**PROBLEM:** Each line below containing the word "widget" needs to be shown.

(Stored data entries)
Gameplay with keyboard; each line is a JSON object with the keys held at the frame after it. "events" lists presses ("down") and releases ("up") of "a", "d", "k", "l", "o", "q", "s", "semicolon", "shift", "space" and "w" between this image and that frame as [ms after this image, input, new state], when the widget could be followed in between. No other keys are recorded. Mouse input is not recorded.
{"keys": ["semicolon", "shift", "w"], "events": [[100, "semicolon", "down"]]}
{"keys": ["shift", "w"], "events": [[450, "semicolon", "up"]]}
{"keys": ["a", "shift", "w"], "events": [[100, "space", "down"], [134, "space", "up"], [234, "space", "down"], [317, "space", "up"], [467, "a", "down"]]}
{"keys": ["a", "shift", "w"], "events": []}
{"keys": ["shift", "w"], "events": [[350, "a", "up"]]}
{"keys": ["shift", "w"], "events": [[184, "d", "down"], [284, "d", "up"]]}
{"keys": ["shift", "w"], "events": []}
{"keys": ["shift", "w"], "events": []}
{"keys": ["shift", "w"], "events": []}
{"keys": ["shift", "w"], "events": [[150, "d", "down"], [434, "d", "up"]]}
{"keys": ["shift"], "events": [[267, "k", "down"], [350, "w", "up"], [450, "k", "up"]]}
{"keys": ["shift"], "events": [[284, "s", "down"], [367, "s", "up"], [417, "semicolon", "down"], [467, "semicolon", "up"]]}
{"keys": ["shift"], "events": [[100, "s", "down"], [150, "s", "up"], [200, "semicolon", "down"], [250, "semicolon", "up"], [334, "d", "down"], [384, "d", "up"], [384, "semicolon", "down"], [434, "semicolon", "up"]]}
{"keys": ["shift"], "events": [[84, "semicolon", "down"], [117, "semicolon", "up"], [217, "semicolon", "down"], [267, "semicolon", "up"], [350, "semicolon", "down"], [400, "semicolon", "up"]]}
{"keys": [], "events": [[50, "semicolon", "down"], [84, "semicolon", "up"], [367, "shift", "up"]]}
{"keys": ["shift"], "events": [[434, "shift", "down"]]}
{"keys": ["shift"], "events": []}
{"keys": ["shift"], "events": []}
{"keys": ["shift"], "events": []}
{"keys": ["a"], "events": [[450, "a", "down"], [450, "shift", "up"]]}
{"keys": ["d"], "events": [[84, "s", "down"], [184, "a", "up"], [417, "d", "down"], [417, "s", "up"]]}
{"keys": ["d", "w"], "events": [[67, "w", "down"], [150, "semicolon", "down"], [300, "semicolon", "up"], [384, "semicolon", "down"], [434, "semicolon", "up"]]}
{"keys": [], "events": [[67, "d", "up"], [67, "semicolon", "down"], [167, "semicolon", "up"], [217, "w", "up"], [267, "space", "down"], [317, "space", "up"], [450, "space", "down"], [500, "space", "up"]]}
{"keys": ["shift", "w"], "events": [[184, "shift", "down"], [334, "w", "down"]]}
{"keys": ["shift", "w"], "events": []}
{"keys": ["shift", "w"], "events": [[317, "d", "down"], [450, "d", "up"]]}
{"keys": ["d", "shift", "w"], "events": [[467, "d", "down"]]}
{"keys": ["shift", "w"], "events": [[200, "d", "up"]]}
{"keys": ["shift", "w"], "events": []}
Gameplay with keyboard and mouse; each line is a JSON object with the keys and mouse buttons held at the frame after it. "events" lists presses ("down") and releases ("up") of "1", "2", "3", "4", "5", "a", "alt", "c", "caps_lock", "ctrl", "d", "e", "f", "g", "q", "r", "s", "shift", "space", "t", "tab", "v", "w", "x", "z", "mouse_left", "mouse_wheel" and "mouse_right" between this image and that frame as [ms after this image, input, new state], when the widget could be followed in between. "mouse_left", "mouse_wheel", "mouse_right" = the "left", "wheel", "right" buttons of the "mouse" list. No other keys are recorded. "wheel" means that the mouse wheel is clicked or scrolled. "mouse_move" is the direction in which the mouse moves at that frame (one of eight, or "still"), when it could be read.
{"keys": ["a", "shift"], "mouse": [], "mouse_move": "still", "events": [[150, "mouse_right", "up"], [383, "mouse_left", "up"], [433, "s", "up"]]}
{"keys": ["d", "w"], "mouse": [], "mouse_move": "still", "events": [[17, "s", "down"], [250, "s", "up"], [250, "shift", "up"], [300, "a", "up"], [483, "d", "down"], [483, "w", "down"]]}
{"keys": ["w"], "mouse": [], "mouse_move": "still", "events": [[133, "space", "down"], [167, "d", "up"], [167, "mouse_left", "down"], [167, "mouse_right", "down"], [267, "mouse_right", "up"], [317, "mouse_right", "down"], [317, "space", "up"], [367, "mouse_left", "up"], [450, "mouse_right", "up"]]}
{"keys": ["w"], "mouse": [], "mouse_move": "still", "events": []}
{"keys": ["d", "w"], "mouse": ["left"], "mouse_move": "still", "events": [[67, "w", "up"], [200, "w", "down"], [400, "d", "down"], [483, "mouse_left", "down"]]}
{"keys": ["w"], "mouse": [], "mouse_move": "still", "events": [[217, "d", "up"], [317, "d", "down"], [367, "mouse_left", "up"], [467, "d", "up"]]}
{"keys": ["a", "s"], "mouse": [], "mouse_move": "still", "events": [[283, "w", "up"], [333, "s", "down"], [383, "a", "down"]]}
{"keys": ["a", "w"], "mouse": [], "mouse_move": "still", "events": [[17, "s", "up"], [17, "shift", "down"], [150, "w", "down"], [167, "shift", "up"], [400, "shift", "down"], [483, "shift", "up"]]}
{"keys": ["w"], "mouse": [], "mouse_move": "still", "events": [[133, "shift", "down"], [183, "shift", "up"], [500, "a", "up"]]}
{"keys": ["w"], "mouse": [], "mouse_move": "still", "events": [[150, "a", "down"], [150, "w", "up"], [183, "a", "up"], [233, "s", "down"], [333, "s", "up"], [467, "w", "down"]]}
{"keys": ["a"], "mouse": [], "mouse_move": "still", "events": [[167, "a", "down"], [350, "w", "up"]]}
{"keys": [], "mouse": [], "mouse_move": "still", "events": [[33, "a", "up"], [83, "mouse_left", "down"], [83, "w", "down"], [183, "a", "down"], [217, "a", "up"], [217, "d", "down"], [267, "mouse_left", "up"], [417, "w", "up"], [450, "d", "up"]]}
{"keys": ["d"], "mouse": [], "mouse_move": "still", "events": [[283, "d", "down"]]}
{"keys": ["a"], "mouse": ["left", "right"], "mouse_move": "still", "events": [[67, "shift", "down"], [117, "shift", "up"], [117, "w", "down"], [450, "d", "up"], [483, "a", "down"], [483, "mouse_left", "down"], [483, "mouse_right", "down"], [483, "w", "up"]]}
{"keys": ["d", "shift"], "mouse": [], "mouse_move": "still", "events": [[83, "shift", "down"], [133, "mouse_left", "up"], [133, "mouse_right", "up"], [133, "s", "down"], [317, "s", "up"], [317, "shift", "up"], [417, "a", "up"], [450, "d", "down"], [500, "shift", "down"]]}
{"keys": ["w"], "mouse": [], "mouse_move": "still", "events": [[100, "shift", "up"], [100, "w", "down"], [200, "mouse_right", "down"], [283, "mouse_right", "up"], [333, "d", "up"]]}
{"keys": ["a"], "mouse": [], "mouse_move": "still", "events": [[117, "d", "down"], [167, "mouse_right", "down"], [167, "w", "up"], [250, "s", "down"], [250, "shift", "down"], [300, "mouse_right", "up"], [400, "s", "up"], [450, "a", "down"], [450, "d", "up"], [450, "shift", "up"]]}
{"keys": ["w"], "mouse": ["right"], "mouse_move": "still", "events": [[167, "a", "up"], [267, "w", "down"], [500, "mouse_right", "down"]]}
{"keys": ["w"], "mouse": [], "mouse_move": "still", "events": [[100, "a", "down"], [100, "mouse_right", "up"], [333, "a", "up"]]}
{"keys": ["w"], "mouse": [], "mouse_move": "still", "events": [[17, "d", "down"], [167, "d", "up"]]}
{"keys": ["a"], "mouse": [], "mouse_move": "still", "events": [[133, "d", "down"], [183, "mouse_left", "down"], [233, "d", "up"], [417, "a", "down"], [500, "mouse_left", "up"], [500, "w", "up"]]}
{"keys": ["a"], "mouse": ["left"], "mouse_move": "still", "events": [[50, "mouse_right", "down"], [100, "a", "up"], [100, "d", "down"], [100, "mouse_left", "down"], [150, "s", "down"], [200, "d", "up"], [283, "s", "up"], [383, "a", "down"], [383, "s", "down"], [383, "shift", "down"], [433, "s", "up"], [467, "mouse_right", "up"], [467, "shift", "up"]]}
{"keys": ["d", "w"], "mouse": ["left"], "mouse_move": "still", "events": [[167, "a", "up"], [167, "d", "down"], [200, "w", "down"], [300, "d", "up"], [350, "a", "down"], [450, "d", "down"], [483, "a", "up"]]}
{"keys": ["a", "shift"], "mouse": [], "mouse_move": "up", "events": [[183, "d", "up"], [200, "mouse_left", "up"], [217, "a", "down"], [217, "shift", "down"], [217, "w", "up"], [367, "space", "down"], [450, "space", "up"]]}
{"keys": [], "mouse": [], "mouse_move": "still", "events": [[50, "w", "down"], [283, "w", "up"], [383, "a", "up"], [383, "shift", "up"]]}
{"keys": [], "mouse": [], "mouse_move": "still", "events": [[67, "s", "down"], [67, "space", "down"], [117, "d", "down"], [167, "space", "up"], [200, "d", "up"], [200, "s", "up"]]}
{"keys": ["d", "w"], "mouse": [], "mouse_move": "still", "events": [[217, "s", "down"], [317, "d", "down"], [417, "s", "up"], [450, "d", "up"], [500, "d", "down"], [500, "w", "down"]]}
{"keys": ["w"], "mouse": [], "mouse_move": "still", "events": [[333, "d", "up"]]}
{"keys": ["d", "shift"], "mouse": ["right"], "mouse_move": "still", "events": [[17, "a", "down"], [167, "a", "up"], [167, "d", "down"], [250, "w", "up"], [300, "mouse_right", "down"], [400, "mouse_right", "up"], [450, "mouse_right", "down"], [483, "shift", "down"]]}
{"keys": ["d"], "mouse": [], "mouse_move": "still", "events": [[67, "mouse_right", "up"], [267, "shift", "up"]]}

**FINISHED EXERCISE:**
Gameplay with keyboard; each line is a JSON object with the keys held at the frame after it. "events" lists presses ("down") and releases ("up") of "a", "d", "k", "l", "o", "q", "s", "semicolon", "shift", "space" and "w" between this image and that frame as [ms after this image, input, new state], when the widget could be followed in between. No other keys are recorded. Mouse input is not recorded.
Gameplay with keyboard and mouse; each line is a JSON object with the keys and mouse buttons held at the frame after it. "events" lists presses ("down") and releases ("up") of "1", "2", "3", "4", "5", "a", "alt", "c", "caps_lock", "ctrl", "d", "e", "f", "g", "q", "r", "s", "shift", "space", "t", "tab", "v", "w", "x", "z", "mouse_left", "mouse_wheel" and "mouse_right" between this image and that frame as [ms after this image, input, new state], when the widget could be followed in between. "mouse_left", "mouse_wheel", "mouse_right" = the "left", "wheel", "right" buttons of the "mouse" list. No other keys are recorded. "wheel" means that the mouse wheel is clicked or scrolled. "mouse_move" is the direction in which the mouse moves at that frame (one of eight, or "still"), when it could be read.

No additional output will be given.